Given the absence of workable models in Vietnam, Indonesia and the Philippines, it is hard to believe that there is a significant amount of untapped potential at this stage. In order for demand to flourish in these markets, there first needs to be growth in liquidity to allow hedge fund strategies to make economic sense. For this reason, agent lenders should be looking at getting into such markets in anticipation of demand, with an incentive that those who launch first will enjoy the benefits. Malaysia is a good example of this in that although various lenders are live, hedge fund demand is modest and concentrated in selected securities. However, in the long term as more agents open Malaysia, we are likely to see more interest from long/short hedge funds as the liquidity profile improves, thus offering higher returns.
Those emerging markets that offer the more obvious potential include China and India given the relative size of their economies. However, we are yet to see material progress for an offshore model in China, and India’s current borrowing and lending framework is not conducive for offshore participants to launch.
Do differences in regulation and tax laws between different Asian countries create opportunities in specific markets?
Certainly from a regulatory perspective, this remains a key factor in contributing to a market’s overall growth profile. Those markets that operate with opaque and punitive settlement regimes constrain the ability of agent lenders to maximise inventory, thus hampering supply and liquidity, which ultimately determines the willingness for hedge funds to trade on occasions. For those markets with more transparent settlement structures, liquidity tends to be deeper and hence, attracts a wider source of demand.
Similarly, short sale bans have a direct consequence on demand and growth. This not only limits the ability of hedge funds to deploy their conviction on the short side, but also on the long, since hedging such long positions is also constrained.
To what extent do these differences force you to change the way you operate in different markets?
From an agent lenders perspective, risk mitigation for the underlying client is of utmost importance. Particularly in markets where punitive regimes exist, it is critical that lenders adopt sound liquidity management policies to ensure a balance between maximising client inventory and protecting against settlement failure.

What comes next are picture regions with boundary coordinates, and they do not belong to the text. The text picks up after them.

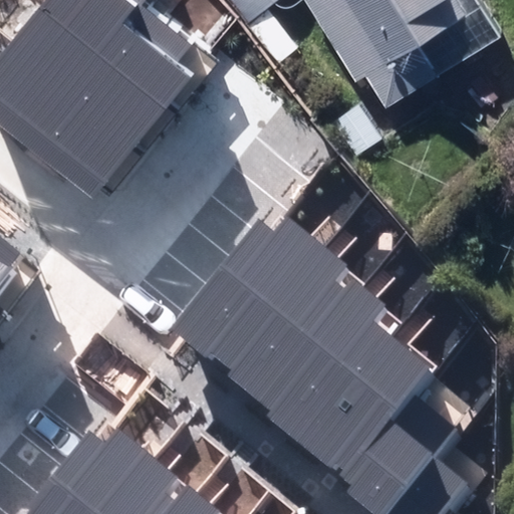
[(44,0),(40,6),(168,106),(193,75),(177,62),(191,43),(143,5),(147,0),(44,0)]
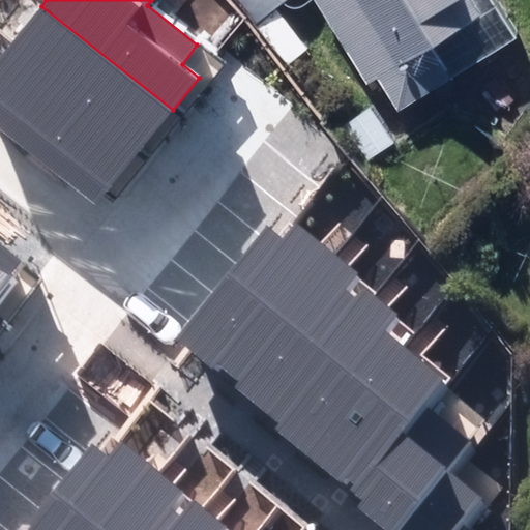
[(239,0),(258,23),(284,0),(239,0)]
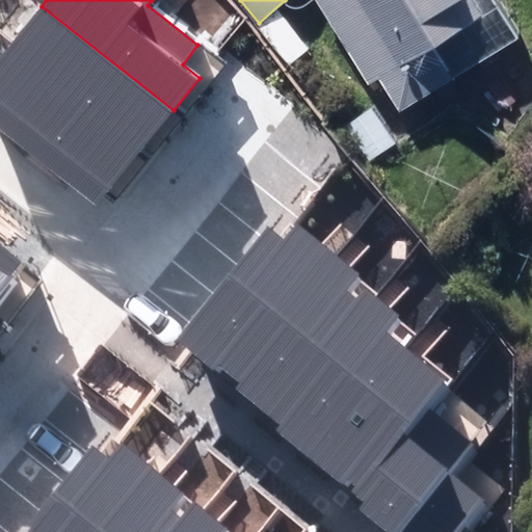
[(380,72),(401,106),(452,75),(429,36),(475,7),(470,0),(318,0),(368,80),(380,72)]
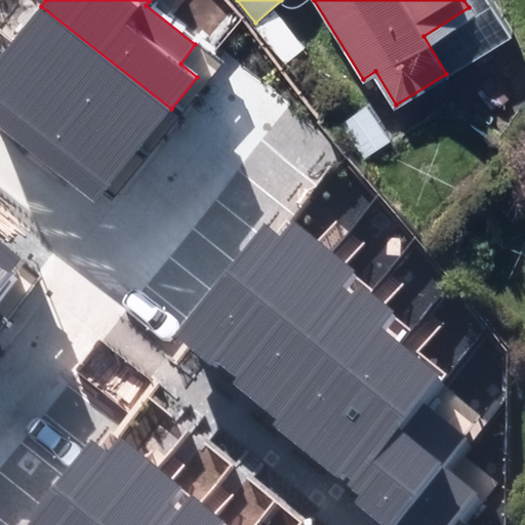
[(171,109),(41,6),(10,46),(138,149),(171,109)]
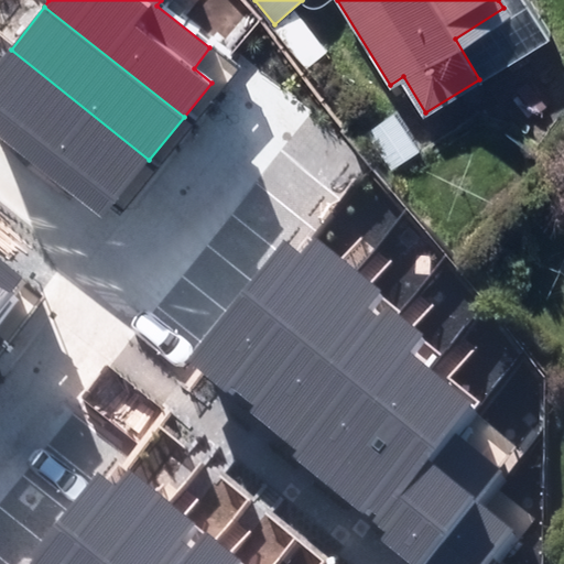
[(149,160),(11,50),(0,63),(0,132),(104,216),(149,160)]
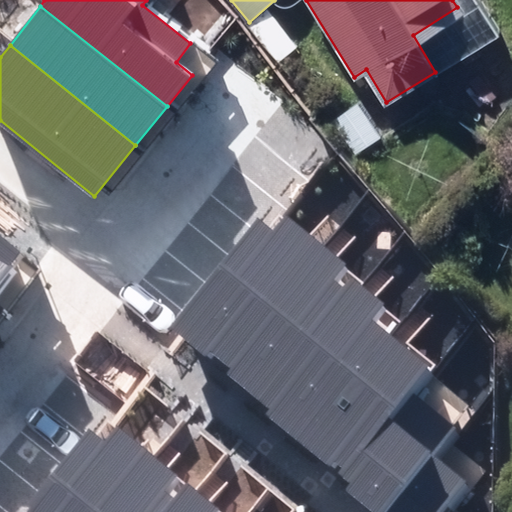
[(340,118),(363,152),(383,139),(360,105),(340,118)]
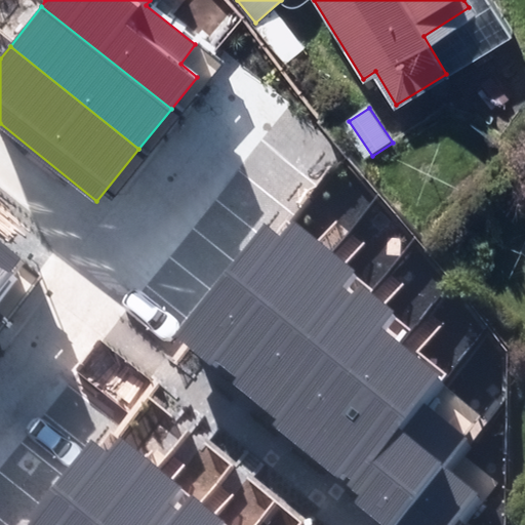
[(235,374),(337,253),(293,215),(278,234),(266,224),(172,336),(210,367),(216,359),(235,374)]
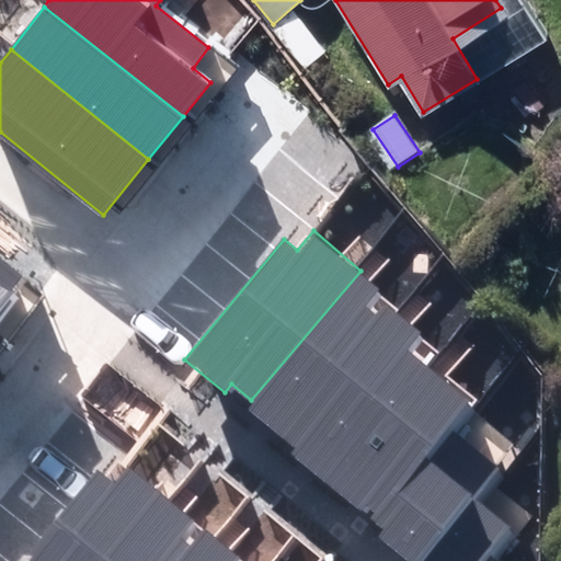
[(0,258),(0,317),(30,282),(0,258)]
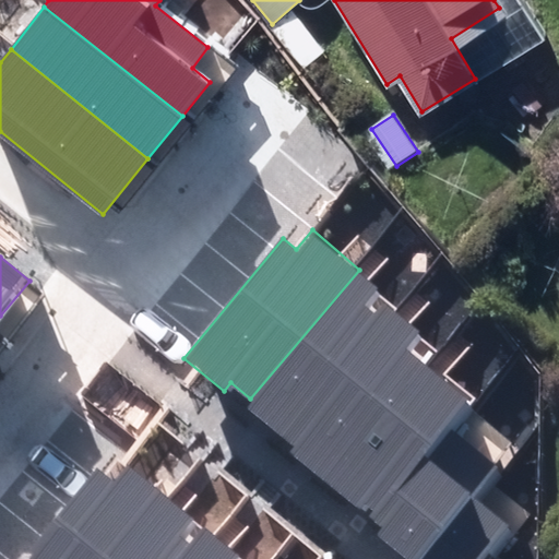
[(288,441),(397,311),(384,301),(375,313),(364,305),(380,286),(359,270),(250,399),(248,407),(288,441)]
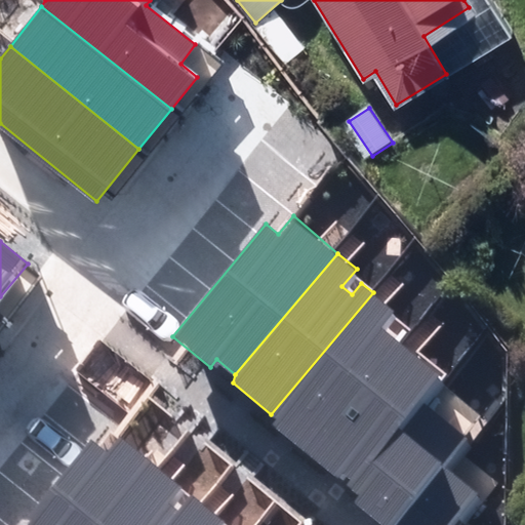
[(304,456),(400,348),(380,328),(396,311),(373,292),(271,414),(276,418),(271,426),(304,456)]
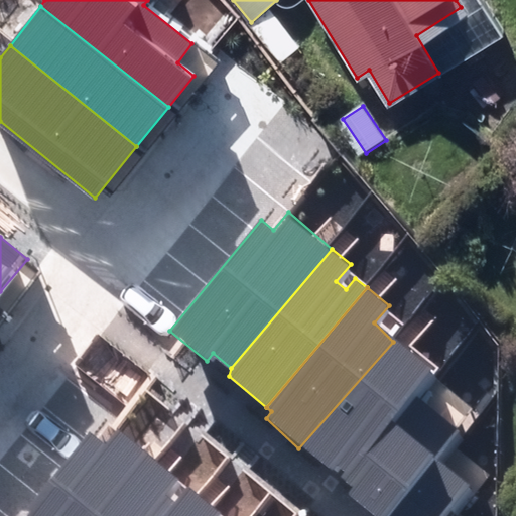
[(339,481),(412,391),(430,375),(393,342),(298,448),(339,481)]
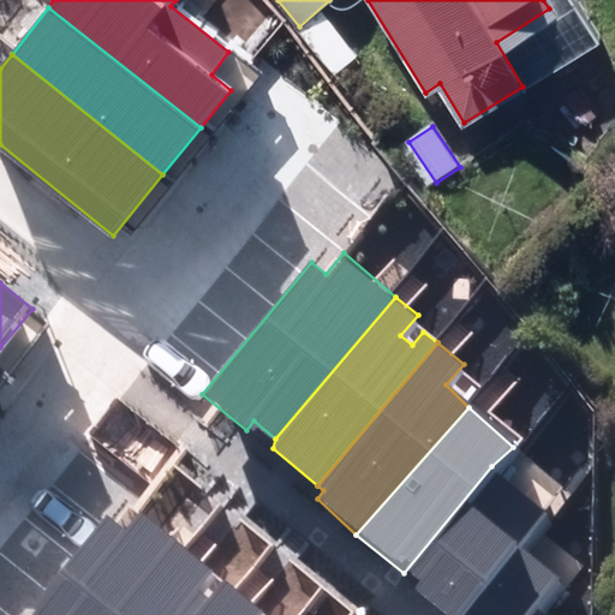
[(404,573),(454,614),(469,614),(521,550),(549,512),(491,466),(404,573)]
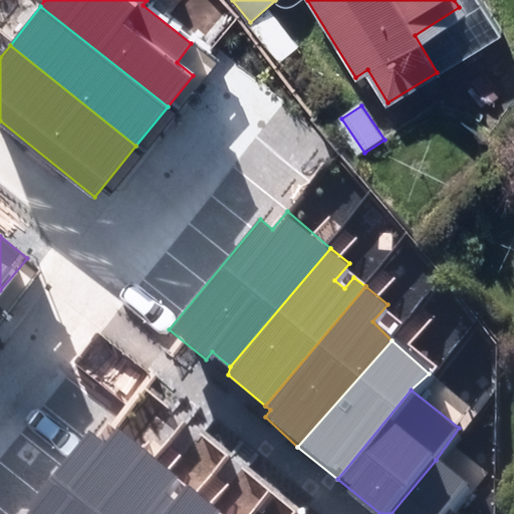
[(109,513),(155,458),(116,428),(104,443),(89,431),(22,513),(109,513)]
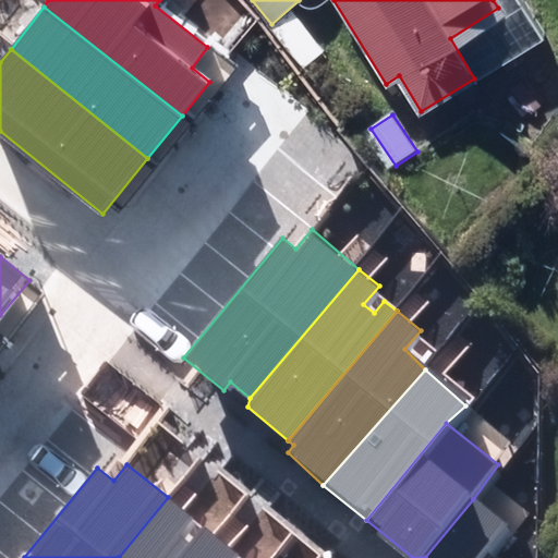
[(194,557),(214,533),(168,497),(119,557),(194,557)]
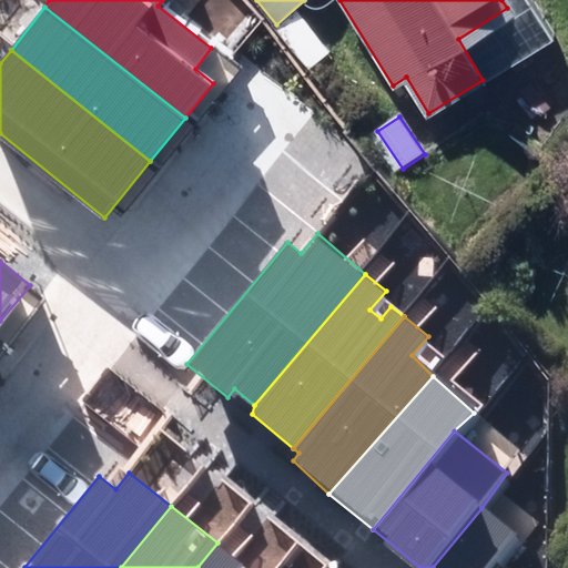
[(497,567),(521,539),(482,508),(433,567),(497,567)]
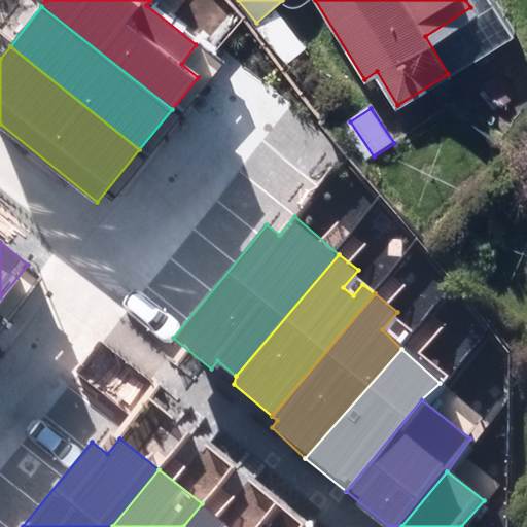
[(232,526),(202,503),(183,526),(232,526)]
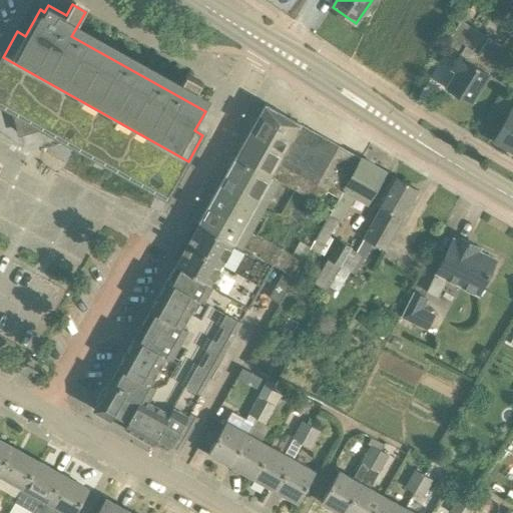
[(504,48),(461,21),(445,46),(460,56),(452,68),(458,72),(448,88),(471,102),(496,62),(504,48)]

What benefits do clients derive from custodians establishing securities lending operations into new Asian markets?
Those clients who are able to launch into key emerging markets earlier are those that will realise the greatest return, since spreads are likely to remain higher whilst liquidity remains limited during the infancy of a markets maturity cycle.
Furthermore, given the wave of regulatory measures being considered across Europe, it is important for clients to identify alternative sources of revenue from securities lending, given potential uncertainty surrounding the sustainability of existing revenue streams in other regions.
What can custodians do to boost demand for securities lending in these emerging Asian markets—for example, do custodians have a role in educating beneficial owners on the merits of this type of transaction?
Given entry in most new markets for securities lending tends to require some form of client involvement in the lending process such as pre-notifications generally clients need to understand the additional nuances of these markets and if relevant any risks inherent in additional processes versus the additional revenue that can be generated. The onus of this due diligence and education would lie with the agent lenders to ensure that clients understand clearly the nuances of lending in new markets where the investment process for fund managers or clients may not be seamless when securities lending takes place as the case may be in the traditional developed markets.